With its narrow trade highway and remaining so in the longer term given the politics in the US, natural gas is not a viable tool in offsetting cartelized oil prices by OPEC and Russia. The problem about this trade highway is its high specificity to LNG. It has only one use, which is to transport LNG, unlike other trade highways which are truly public facilities serving several industries. This highway is just like the 500-kilometer pipeline connecting Malampaya near Palawan to Batangas. When the Malampaya gas runs out, there is no other use for it until the country discovers a new gas reserve in the vicinity.

For the same cause of cleaning our planet of carbon emissions in the atmosphere now, investments in new oil supplies are being held back or may never be made. Thus, the world may be entering a regime of high oil prices with the new normal price exceeding $100 a barrel.

World oil prices would still go up, even if Russia did not invade Ukraine. If the current war in Eastern Europe is not a primary contributor to the upward calibration of oil prices, what triggered it? It is the global economic recovery, and the world’s stronger resolve in fighting climate change. While the global demand for energy rises, oil suppliers are holding back supplies, and the renewable energy cum natural gas compromise is not a viable option to neutralize OPEC and Russia’s control of oil prices.

Oil prices may go down with possible changes in the world in the medium term. First, if the Biden administration changes policy and encourage natural gas fracking and investments in LNG facilities, then energy deficit countries invest in the LNG trade highway and in LNG-using power generation capacities. These can be done in less than five years. Of particular interest is developing the LNG trade highway between the US and East Asia.

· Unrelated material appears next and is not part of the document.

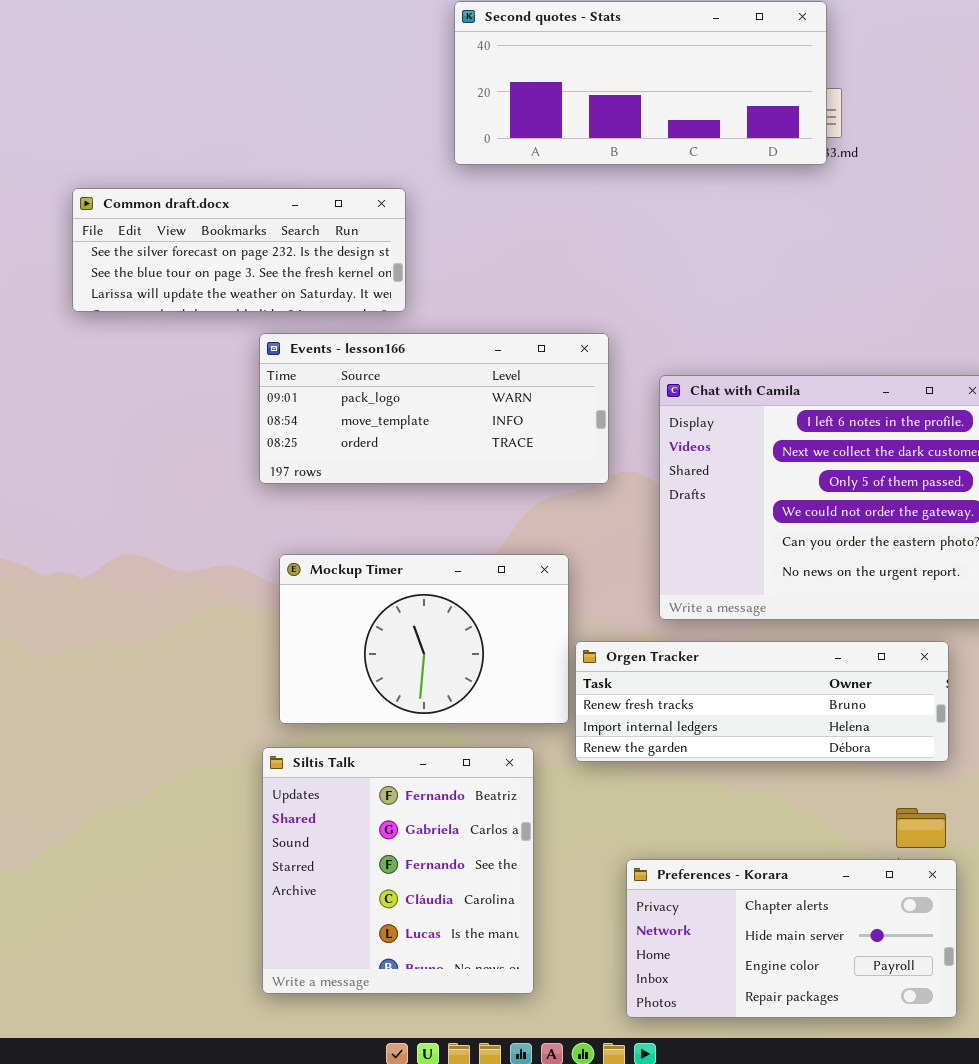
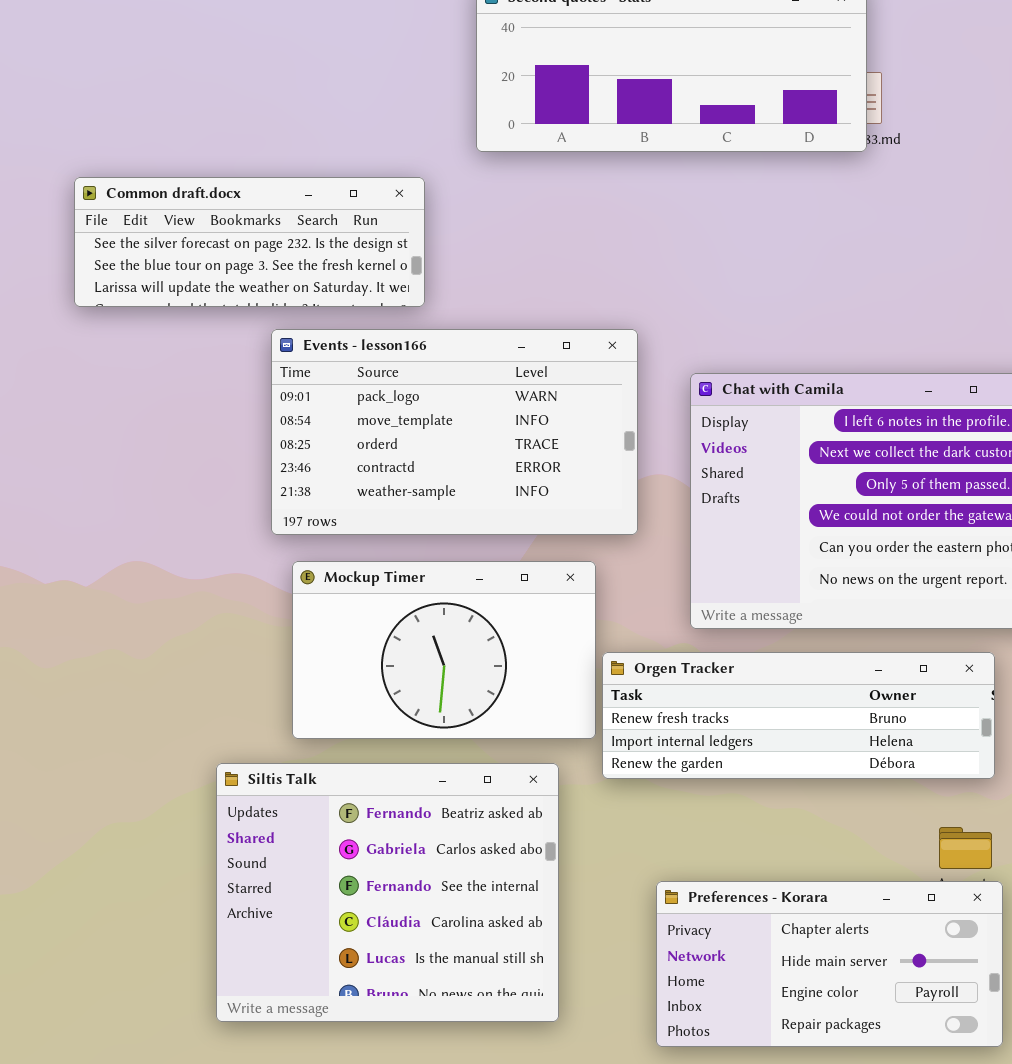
Events - lesson166: [259,333,609,484] -> [271,329,638,535], resized
Siltis Talk: [262,747,534,994] -> [216,763,559,1022], resized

Secondly, if scientists and engineers develop an efficient storage technology for renewable power, one that elevates renewables to become a reliable 24/7 source of power for the world. This option is, however, not yet apparently feasible in the next 10 years.

Thirdly, if the experts refine the concept of combining gas and renewables, which promises to be a more realistic plan to accomplish in the medium term. This requires the understanding and cooperation of climate change advocates to allow authorities to adjust their policies and regulations and encourage private sector investments in both LNG and renewables. In any of the above three scenarios, the control of OPEC and Russia over oil supplies is weakened by the rise of renewables and LNG.

How does this present situation affect our country’s economic situation? The impact of the current oil price spike is already felt in the country with rising local fuel prices at the pump. Consumer prices are expected to be pushed up by it, but can still be kept within the target range of the Bangko Sentral ng Pilipinas (BSP) of 2% to 4%. Since the start of this millennium, average crude oil prices have significantly been on a rising trend but monetary authorities have somehow kept annual inflation rates within target 60% of the time (see the chart). In the years that inflation breached 4%, the country experienced other supply chain disturbances for food items such as the rice price spike in 2008 and 2018.

About one and a half months ago, BSP Governor Benjamin Diokno said the country can meet the target inflation range of 2% to 4%, based on crude oil prices holding at below $95 a barrel. Given oil prices this month, BSP’s inflation forecasts for this year and next may have to be adjusted upwards.

Ramon L. Clarete is a professor at the University of the Philippines School of Economics.